------ Data to process

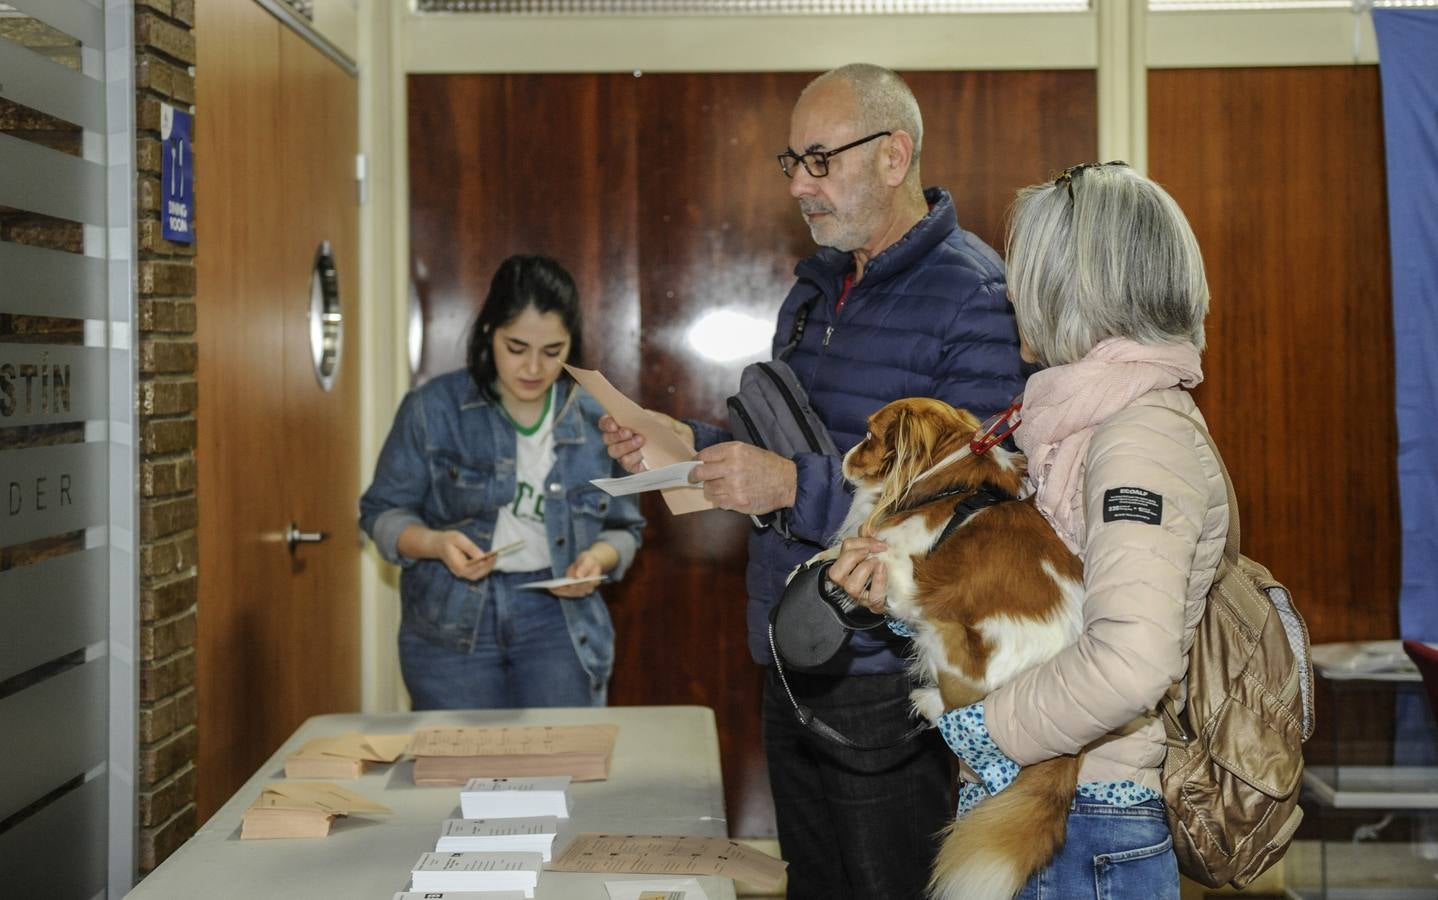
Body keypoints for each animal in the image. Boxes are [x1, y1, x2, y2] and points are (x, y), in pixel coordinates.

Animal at [834, 396, 1081, 897]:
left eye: (869, 437)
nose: (842, 457)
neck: (948, 479)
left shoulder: (903, 571)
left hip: (945, 632)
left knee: (951, 701)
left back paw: (928, 701)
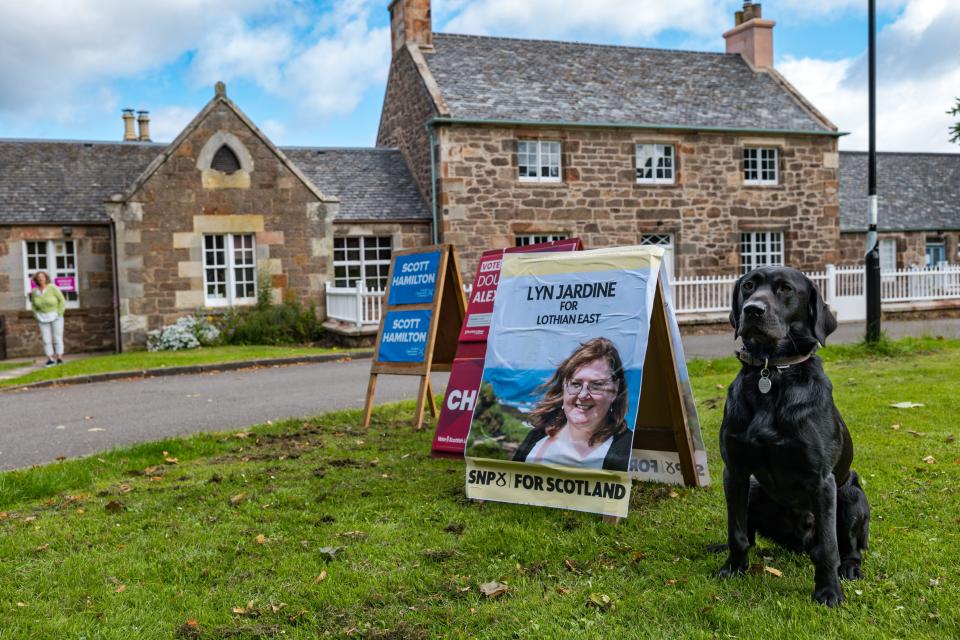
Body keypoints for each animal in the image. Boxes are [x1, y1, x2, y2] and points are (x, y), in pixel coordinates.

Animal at [720, 264, 872, 604]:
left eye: (785, 289)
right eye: (748, 286)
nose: (752, 310)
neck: (772, 372)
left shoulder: (822, 482)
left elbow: (828, 548)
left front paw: (828, 592)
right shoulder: (735, 471)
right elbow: (737, 533)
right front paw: (733, 568)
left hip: (851, 495)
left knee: (849, 547)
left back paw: (850, 568)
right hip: (754, 490)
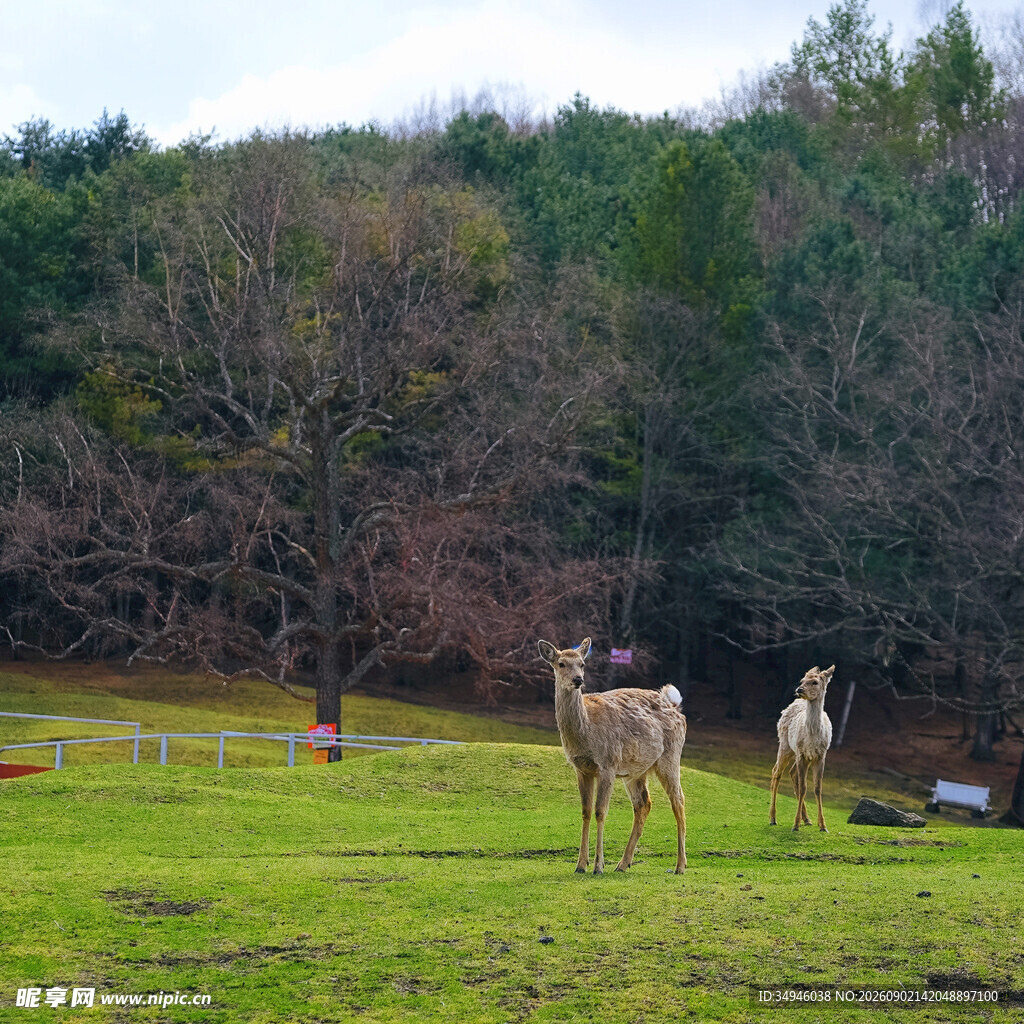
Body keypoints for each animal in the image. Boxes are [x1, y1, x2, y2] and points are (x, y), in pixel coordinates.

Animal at [538, 637, 687, 874]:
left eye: (582, 664)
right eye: (561, 664)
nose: (578, 680)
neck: (586, 732)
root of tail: (674, 705)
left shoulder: (607, 763)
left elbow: (600, 811)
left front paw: (598, 866)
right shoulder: (581, 768)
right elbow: (585, 811)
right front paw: (580, 865)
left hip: (671, 757)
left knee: (679, 801)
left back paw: (680, 866)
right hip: (636, 771)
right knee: (644, 804)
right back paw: (623, 864)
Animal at [769, 665, 835, 832]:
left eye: (815, 682)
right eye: (802, 680)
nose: (799, 689)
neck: (812, 736)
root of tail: (794, 703)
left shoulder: (821, 755)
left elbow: (817, 788)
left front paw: (822, 825)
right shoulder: (802, 753)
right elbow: (804, 787)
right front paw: (795, 825)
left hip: (796, 753)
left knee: (792, 773)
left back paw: (807, 819)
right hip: (786, 746)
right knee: (776, 772)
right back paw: (773, 818)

------------

Assignment: Reproduce the lines of the entries above from the one with "left hip: (671, 757)" to the one with "left hip: (796, 753)", both included, exactly and without any other line.

Result for this task:
left hip: (671, 757)
left knee: (679, 801)
left back paw: (680, 866)
right hip: (636, 771)
right knee: (644, 804)
right back paw: (623, 864)
Animal at [769, 665, 835, 832]:
left eye: (815, 682)
right eye: (802, 680)
nose: (799, 689)
neck: (812, 736)
root of tail: (794, 703)
left shoulder: (821, 755)
left elbow: (817, 788)
left front paw: (822, 825)
right shoulder: (802, 753)
right elbow: (804, 787)
right front paw: (795, 825)
left hip: (796, 753)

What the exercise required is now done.